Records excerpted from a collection
----

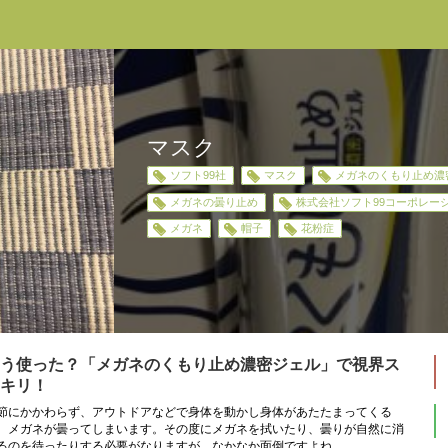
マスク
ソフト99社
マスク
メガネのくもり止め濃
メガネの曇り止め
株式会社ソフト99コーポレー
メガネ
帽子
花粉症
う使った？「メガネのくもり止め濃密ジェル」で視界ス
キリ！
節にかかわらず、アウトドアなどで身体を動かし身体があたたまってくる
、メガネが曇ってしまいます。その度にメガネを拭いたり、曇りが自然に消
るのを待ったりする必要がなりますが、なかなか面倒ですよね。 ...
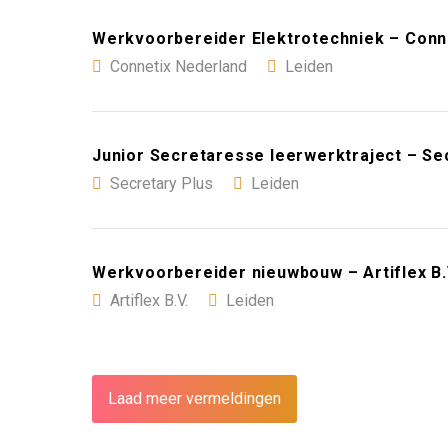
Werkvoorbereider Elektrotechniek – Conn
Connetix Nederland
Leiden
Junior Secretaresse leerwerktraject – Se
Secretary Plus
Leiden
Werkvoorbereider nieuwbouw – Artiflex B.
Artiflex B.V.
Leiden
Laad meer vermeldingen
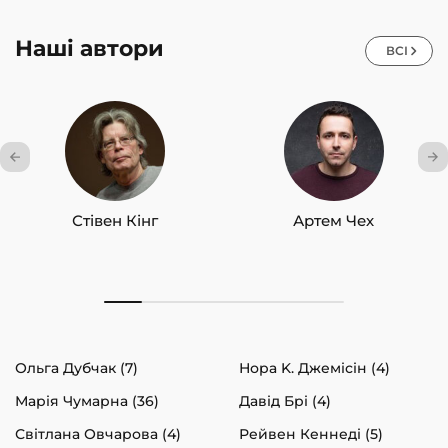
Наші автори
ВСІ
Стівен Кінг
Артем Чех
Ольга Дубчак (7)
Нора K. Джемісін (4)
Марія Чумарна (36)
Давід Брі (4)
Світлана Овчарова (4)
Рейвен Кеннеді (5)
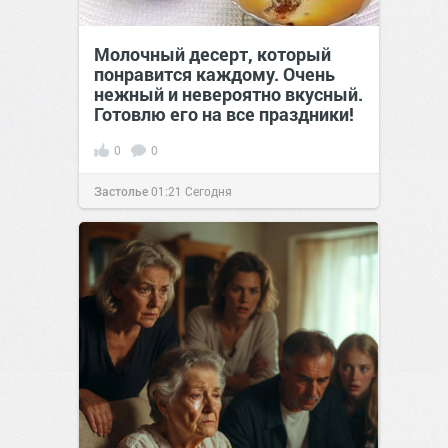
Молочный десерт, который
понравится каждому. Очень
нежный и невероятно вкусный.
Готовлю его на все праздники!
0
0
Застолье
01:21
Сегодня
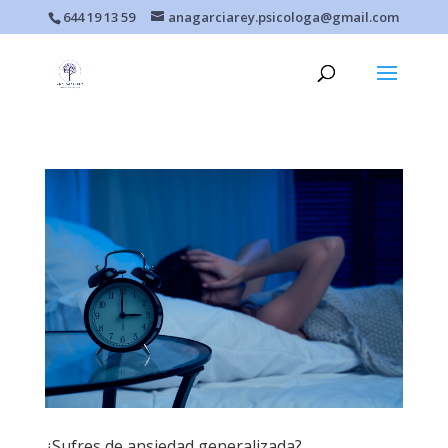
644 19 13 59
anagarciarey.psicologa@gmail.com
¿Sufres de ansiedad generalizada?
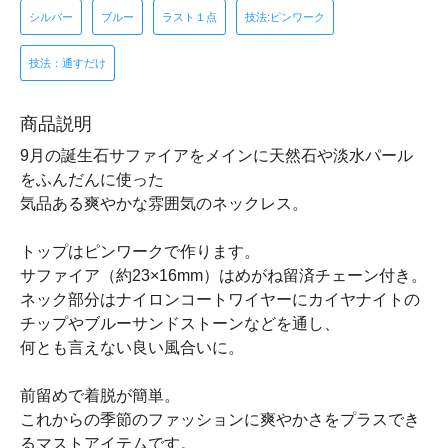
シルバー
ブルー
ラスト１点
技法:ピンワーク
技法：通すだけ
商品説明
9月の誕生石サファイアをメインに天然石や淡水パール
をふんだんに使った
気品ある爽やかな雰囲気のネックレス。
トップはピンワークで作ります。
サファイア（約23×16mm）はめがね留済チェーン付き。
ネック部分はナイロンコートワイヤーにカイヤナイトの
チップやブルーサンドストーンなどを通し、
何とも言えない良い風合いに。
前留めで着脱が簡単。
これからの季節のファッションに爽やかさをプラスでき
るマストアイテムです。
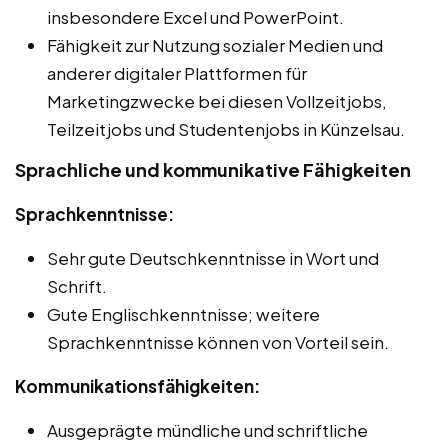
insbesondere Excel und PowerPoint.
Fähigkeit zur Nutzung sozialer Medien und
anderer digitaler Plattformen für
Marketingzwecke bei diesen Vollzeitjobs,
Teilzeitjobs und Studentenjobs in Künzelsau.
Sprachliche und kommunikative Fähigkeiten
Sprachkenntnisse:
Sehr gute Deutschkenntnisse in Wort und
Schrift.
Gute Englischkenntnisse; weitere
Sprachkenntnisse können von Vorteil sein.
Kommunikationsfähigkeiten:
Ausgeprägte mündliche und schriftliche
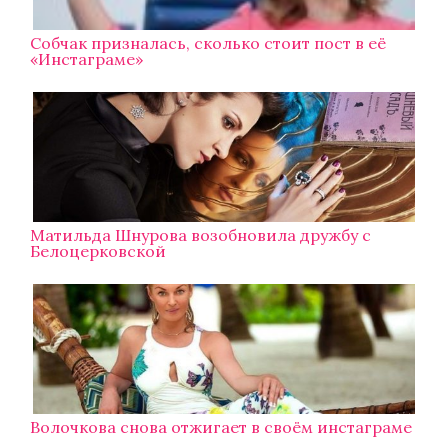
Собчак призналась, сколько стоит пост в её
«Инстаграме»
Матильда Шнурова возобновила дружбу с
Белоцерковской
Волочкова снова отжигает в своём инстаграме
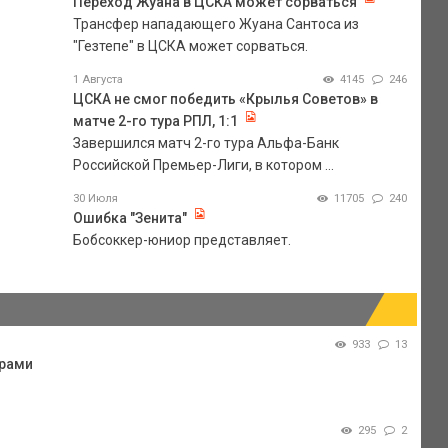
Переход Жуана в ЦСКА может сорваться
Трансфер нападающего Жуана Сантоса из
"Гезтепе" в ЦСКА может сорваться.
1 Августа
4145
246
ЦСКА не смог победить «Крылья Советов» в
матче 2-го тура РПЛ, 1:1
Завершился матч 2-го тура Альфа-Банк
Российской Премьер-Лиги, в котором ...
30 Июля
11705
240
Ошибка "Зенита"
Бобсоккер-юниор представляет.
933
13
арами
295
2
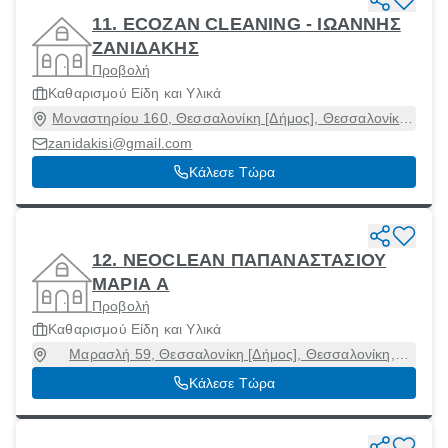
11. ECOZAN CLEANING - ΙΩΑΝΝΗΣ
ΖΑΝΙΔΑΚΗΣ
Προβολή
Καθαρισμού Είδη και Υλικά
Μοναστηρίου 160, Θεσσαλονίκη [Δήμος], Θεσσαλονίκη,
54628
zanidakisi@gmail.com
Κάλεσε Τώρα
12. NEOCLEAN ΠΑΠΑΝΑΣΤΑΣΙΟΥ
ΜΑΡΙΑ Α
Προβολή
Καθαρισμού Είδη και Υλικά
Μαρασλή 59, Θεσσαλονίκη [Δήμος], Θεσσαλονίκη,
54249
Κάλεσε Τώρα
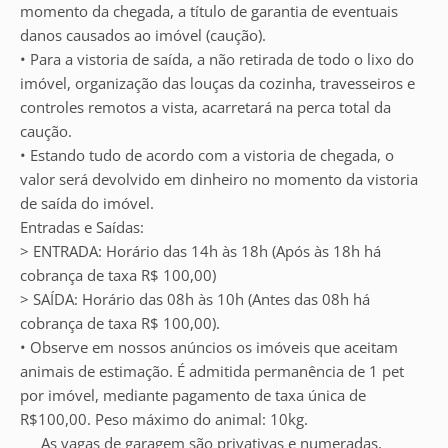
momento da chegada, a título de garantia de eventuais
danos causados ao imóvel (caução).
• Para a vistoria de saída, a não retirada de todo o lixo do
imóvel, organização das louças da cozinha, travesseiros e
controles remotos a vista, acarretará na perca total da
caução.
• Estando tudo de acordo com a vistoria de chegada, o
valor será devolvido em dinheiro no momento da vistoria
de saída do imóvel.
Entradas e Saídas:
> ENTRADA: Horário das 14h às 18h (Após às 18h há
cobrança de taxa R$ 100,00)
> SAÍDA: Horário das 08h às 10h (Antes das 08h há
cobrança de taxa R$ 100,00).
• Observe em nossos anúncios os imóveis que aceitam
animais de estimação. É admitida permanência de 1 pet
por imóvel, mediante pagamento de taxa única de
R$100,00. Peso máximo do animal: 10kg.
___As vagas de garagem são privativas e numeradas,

----

From the entries above, copy exactly the lines starting at the one with "Волочкова снова отжигает в своём инстаграме" and stopping at the one with "danos causados ao imóvel (caução).", keeping both ends. Drop the pictures.

• Reply:
Волочкова снова отжигает в своём инстаграме
Переход Жуана в ЦСКА может сорваться
Трансфер нападающего Жуана Сантоса из
"Гезтепе" в ЦСКА может сорваться.
1 Августа
4145
246
ЦСКА не смог победить «Крылья Советов» в
матче 2-го тура РПЛ, 1:1
Завершился матч 2-го тура Альфа-Банк
Российской Премьер-Лиги, в котором ...
30 Июля
11705
240
Ошибка "Зенита"
Бобсоккер-юниор представляет.
933
13
арами
295
2
11. ECOZAN CLEANING - ΙΩΑΝΝΗΣ
ΖΑΝΙΔΑΚΗΣ
Προβολή
Καθαρισμού Είδη και Υλικά
Μοναστηρίου 160, Θεσσαλονίκη [Δήμος], Θεσσαλονίκη,
54628
zanidakisi@gmail.com
Κάλεσε Τώρα
12. NEOCLEAN ΠΑΠΑΝΑΣΤΑΣΙΟΥ
ΜΑΡΙΑ Α
Προβολή
Καθαρισμού Είδη και Υλικά
Μαρασλή 59, Θεσσαλονίκη [Δήμος], Θεσσαλονίκη,
54249
Κάλεσε Τώρα
momento da chegada, a título de garantia de eventuais
danos causados ao imóvel (caução).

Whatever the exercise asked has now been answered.